- ABOUT THIS TASK -
Set down exactly the lines running from the one with "Щоденники / щотижневики" to the last line of the listing below, both included, and skip every picture.

········

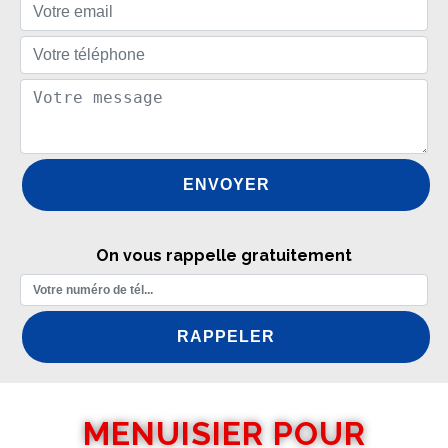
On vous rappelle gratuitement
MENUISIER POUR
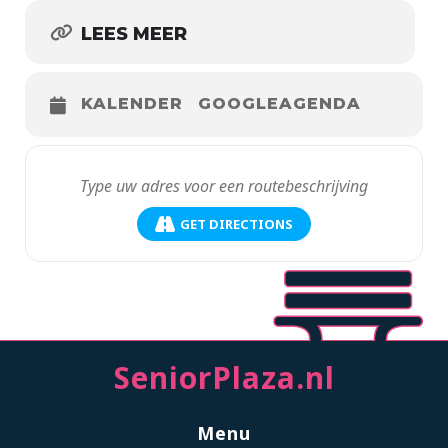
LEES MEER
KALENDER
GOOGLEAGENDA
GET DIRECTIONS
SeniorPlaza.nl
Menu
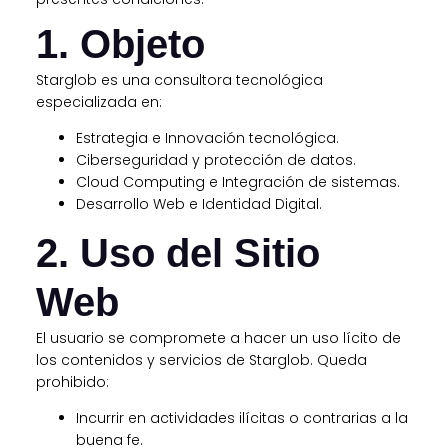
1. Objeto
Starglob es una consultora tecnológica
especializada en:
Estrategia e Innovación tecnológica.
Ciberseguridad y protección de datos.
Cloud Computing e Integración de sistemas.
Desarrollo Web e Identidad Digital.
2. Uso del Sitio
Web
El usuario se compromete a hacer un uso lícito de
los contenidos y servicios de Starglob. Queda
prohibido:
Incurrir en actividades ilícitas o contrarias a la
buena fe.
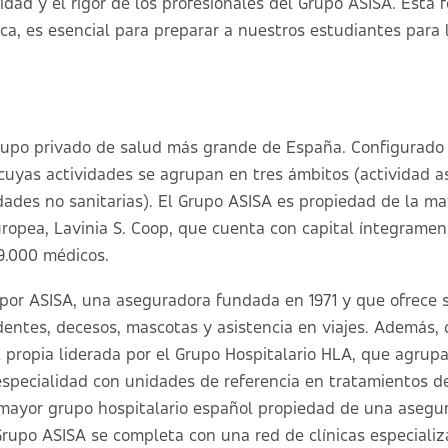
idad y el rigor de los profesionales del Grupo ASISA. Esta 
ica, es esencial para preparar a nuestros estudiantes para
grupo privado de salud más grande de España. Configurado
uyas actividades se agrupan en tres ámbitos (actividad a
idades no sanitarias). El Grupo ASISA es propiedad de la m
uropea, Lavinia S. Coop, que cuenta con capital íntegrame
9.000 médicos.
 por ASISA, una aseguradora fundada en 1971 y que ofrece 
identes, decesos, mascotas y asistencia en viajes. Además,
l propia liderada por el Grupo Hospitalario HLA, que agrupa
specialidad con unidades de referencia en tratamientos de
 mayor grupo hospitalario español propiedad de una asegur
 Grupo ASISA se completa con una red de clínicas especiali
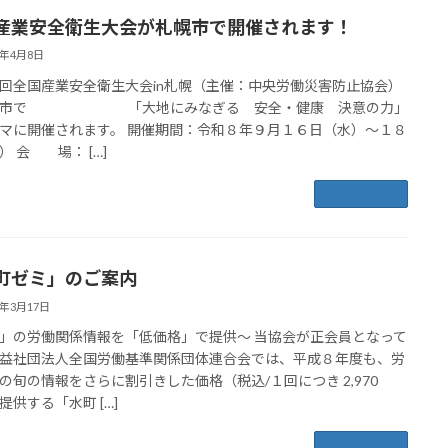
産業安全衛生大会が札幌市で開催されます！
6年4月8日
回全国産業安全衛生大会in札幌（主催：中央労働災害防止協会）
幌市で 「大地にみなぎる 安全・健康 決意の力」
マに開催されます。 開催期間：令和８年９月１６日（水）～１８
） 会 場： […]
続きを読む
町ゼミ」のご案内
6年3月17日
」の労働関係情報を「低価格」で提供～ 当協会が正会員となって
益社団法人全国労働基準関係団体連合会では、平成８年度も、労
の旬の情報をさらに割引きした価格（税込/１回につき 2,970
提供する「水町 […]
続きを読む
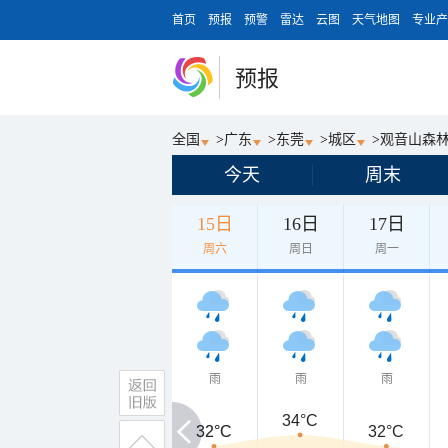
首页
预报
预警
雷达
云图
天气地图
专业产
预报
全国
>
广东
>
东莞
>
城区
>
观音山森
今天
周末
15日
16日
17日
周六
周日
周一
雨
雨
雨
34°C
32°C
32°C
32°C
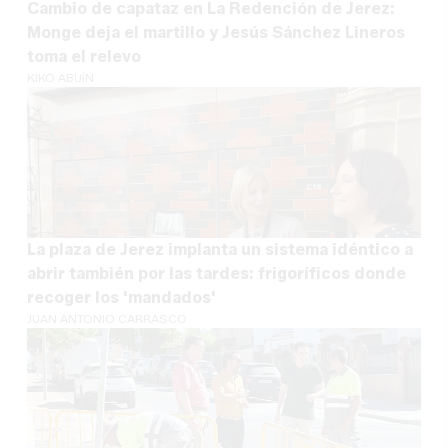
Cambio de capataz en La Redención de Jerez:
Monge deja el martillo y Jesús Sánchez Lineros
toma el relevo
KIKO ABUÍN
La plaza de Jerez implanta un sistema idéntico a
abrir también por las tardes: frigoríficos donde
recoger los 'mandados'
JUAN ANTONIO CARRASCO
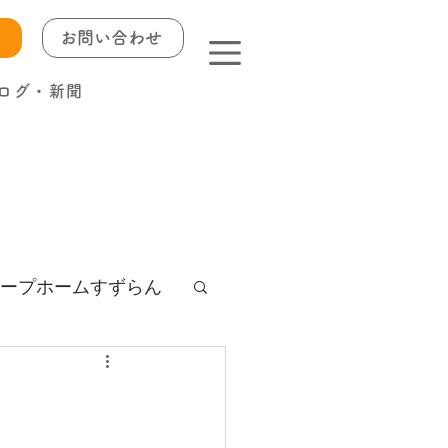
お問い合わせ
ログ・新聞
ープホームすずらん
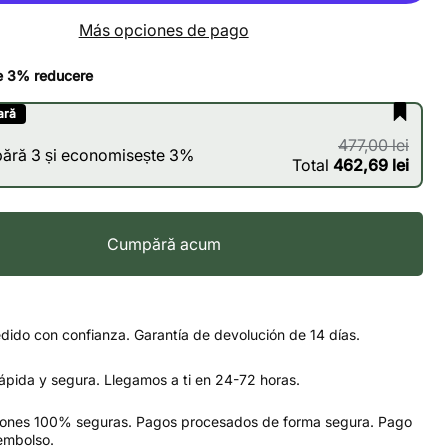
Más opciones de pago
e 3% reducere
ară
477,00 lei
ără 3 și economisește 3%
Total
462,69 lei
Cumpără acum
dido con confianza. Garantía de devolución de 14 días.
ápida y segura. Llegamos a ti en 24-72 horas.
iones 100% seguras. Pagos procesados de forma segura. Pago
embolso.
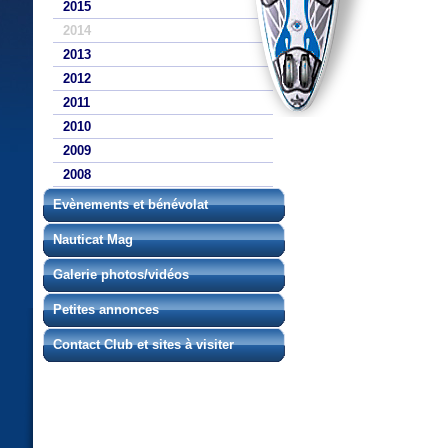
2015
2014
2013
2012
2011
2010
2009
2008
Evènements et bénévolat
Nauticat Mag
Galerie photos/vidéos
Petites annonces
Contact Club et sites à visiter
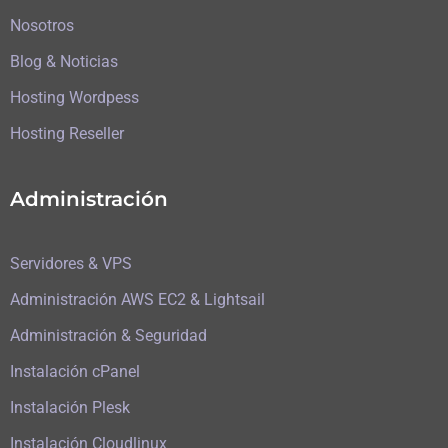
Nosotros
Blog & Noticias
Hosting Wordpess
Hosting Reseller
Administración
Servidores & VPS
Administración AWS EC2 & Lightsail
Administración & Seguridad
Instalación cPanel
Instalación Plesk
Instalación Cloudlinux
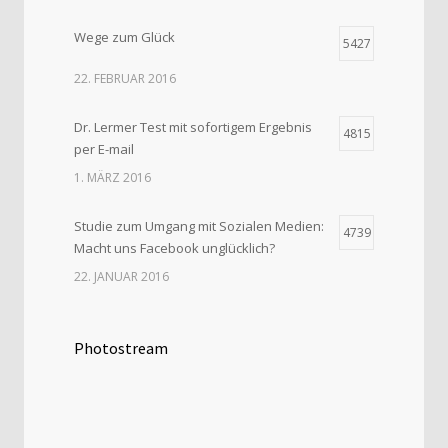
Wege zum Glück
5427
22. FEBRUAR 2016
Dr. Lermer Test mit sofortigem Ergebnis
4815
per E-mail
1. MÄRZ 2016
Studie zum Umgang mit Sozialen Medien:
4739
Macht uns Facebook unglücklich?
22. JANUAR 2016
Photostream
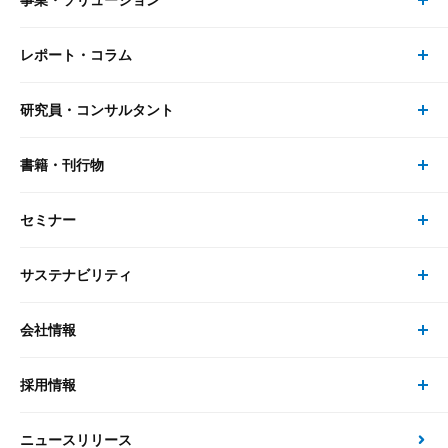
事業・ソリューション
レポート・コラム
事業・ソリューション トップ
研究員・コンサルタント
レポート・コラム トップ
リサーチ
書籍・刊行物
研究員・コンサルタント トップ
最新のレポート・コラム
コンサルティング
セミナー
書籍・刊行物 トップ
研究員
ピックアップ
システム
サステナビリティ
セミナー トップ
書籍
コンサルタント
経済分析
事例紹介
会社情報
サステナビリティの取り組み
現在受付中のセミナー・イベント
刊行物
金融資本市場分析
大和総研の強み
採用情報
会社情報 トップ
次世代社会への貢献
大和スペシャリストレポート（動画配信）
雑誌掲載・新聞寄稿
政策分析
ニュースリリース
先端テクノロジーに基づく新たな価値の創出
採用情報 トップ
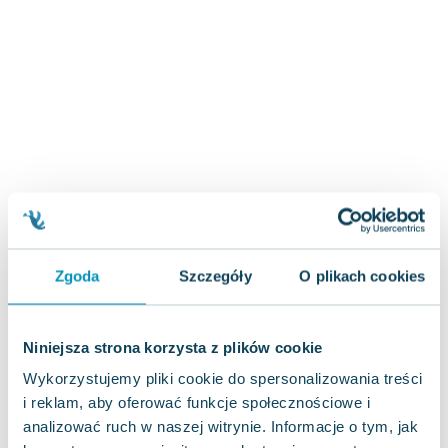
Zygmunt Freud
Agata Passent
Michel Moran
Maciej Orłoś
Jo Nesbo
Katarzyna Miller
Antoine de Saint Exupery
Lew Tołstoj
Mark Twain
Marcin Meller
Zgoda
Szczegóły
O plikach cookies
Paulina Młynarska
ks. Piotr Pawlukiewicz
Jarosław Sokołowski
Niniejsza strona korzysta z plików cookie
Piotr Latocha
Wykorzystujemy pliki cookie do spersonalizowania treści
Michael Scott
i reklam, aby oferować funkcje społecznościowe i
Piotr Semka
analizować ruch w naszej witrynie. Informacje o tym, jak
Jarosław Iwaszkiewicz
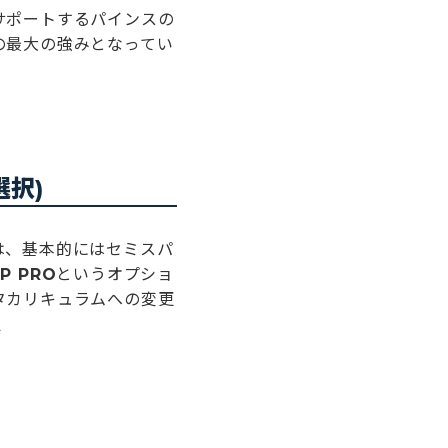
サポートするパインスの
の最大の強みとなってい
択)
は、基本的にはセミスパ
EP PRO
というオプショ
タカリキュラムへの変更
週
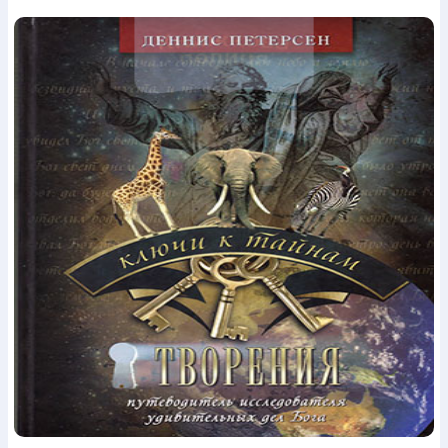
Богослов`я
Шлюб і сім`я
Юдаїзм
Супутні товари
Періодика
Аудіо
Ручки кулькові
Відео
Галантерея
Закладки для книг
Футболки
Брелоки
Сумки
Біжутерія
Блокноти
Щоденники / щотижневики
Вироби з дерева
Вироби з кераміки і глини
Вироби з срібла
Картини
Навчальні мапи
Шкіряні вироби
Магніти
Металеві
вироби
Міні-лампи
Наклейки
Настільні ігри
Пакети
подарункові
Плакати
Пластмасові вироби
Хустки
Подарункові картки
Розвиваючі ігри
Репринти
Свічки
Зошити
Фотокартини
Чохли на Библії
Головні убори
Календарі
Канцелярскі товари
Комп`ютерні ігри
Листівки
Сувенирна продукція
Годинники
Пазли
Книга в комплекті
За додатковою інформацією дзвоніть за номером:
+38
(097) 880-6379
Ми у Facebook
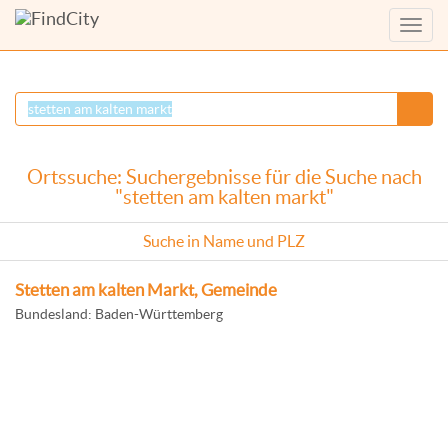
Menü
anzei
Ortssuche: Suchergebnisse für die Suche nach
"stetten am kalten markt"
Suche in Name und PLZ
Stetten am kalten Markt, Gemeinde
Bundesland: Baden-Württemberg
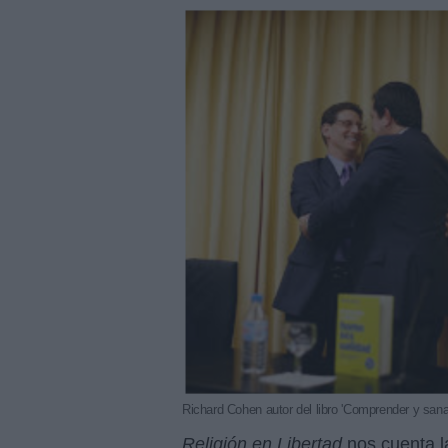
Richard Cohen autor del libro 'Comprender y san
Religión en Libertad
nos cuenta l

········

- YOUR SOLUTION -
Щоденники / щотижневики
Вироби з дерева
Вироби з кераміки і глини
Вироби з срібла
Картини
Навчальні мапи
Шкіряні вироби
Магніти
Металеві
вироби
Міні-лампи
Наклейки
Настільні ігри
Пакети
подарункові
Плакати
Пластмасові вироби
Хустки
Подарункові картки
Розвиваючі ігри
Репринти
Свічки
Зошити
Фотокартини
Чохли на Библії
Головні убори
Календарі
Канцелярскі товари
Комп`ютерні ігри
Листівки
Сувенирна продукція
Годинники
Пазли
Книга в комплекті
За додатковою інформацією дзвоніть за номером:
+38
(097) 880-6379
Ми у Facebook
Menü
anzei
Ortssuche: Suchergebnisse für die Suche nach
"stetten am kalten markt"
Suche in Name und PLZ
Stetten am kalten Markt, Gemeinde
Bundesland: Baden-Württemberg
Richard Cohen autor del libro 'Comprender y san
Religión en Libertad
nos cuenta l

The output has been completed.